4.6 Comparison and Unification or Terms

4.6.1 Standard Order of Terms

Comparison and unification of arbitrary terms. Terms are ordered in the so called ``standard order''. This order is defined as follows:

1. Variables < Numbers < Atoms < Strings < Comound Terms^{26Strings might be considered atoms in future versions. See also section 4.23}
2. Variables are sorted by address. Attaching attributes (see section 6.1) does not affect the ordering.
3. Atoms are compared alphabetically.
4. Strings are compared alphabetically.
5. Numbers are compared by value. Integers and floats are treated identically. If the Prolog flag iso is defined, all floating point numbers precede all integers.
6. Compound terms are first checked on their arity, then on their functor-name (alphabetically) and finally recursively on their arguments, leftmost argument first.

+Term1 == +Term2

True if Term1 is equivalent to Term2. A variable is only identical to a sharing variable.

+Term1 \== +Term2

Equivalent to \+Term1 == Term2.

+Term1 = +Term2

Unify Term1 with Term2. True if the unification succeeds. For behaviour on cyclic terms see the Prolog flag occurs_check.

unify_with_occurs_check(+Term1, +Term2)

As =/2, but using sound-unification. That is, a variable only unifies to a term if this term does not contain the variable itself. To illustrate this, consider the two goals below:

1 ?- A = f(A).

A = f(f(f(f(f(f(f(f(f(f(...))))))))))
2 ?- unify_with_occurs_check(A, f(A)).

No

I.e. the first creates a cyclic-term, which is printed as an infinitely nested f/1 term (see the max_depth option of write_term/2). The second executes logically sound unification and thus fails. Note that the behaviour of unification through =/2 as well as implicit unification in the head can be changed using the Prolog flag occurs_check.

+Term1 \= +Term2

Equivalent to \+Term1 = Term2.

+Term1 =@= +Term2

True if Term1 is `structurally equal' to Term2. Structural equivalence is weaker than equivalence (==/2), but stronger than unification (=/2). Two terms are structurally equal if their tree representation is identical and they have the same `pattern' of variables. Examples:

a	=@=	A	false
A	=@=	B	true
x(A,A)	=@=	x(B,C)	false
x(A,A)	=@=	x(B,B)	true
x(A,B)	=@=	x(C,D)	true

The predicates =@=/2 and \=@=/2 are cycle-safe.
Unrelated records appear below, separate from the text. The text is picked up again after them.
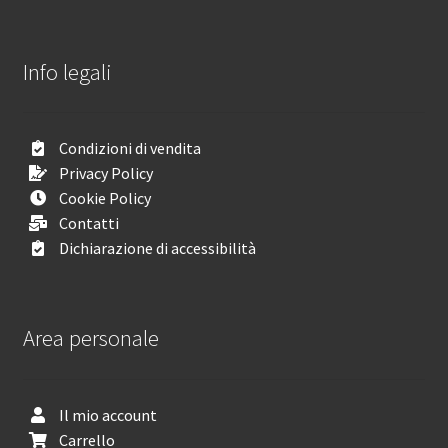
Info legali
Condizioni di vendita
Privacy Policy
Cookie Policy
Contatti
Dichiarazione di accessibilità
Area personale
Il mio account
Carrello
Attributed variables are considered structurally equal iff their attributes are structurally equal.

+Term1 \=@= +Term2

Equivalent to `\+Term1 =@= Term2'.

+Term1 @< +Term2

True if Term1 is before Term2 in the standard order of terms.

+Term1 @=< +Term2

True if both terms are equal (==/2) or Term1 is before Term2 in the standard order of terms.

+Term1 @> +Term2

True if Term1 is after Term2 in the standard order of terms.

+Term1 @>= +Term2

True if both terms are equal (==/2) or Term1 is after Term2 in the standard order of terms.

compare(?Order, +Term1, +Term2)

Determine or test the Order between two terms in the standard order of terms. Order is one of <, > or =, with the obvious meaning.

?=(@Term1, @Term2)

Decide whether the equality of Term1 and Term2 can be compared safely, i.e. whether the result of Term1 == Term2 can change due to further instantiation of either term. It is defined as by ?=(A,B) :- (A==B ; A \= B), !. See also dif/2.
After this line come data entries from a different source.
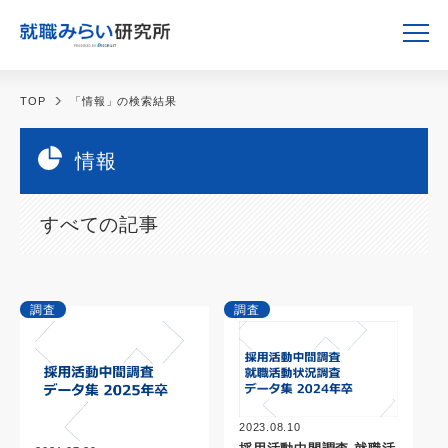
TOP
「情報」の検索結果
情報
すべての記事
調査
調査
2023.08.10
unifiable(@X, @Y, -Unifier)

If X and Y can unify, unify Unifier with a list of Var = Value, representing the bindings required to make X and Y equivalent.^{27This predicate was introduced for the implementation of dif/2 and when/2 after discussion with Tom Schrijvers and Bart Demoen. None of us is really happy with the name and therefore suggestions for a new name are welcome.} This predicate can handle cyclic terms. Attributed variables are handles as normal variables. Associated hooks are not executed.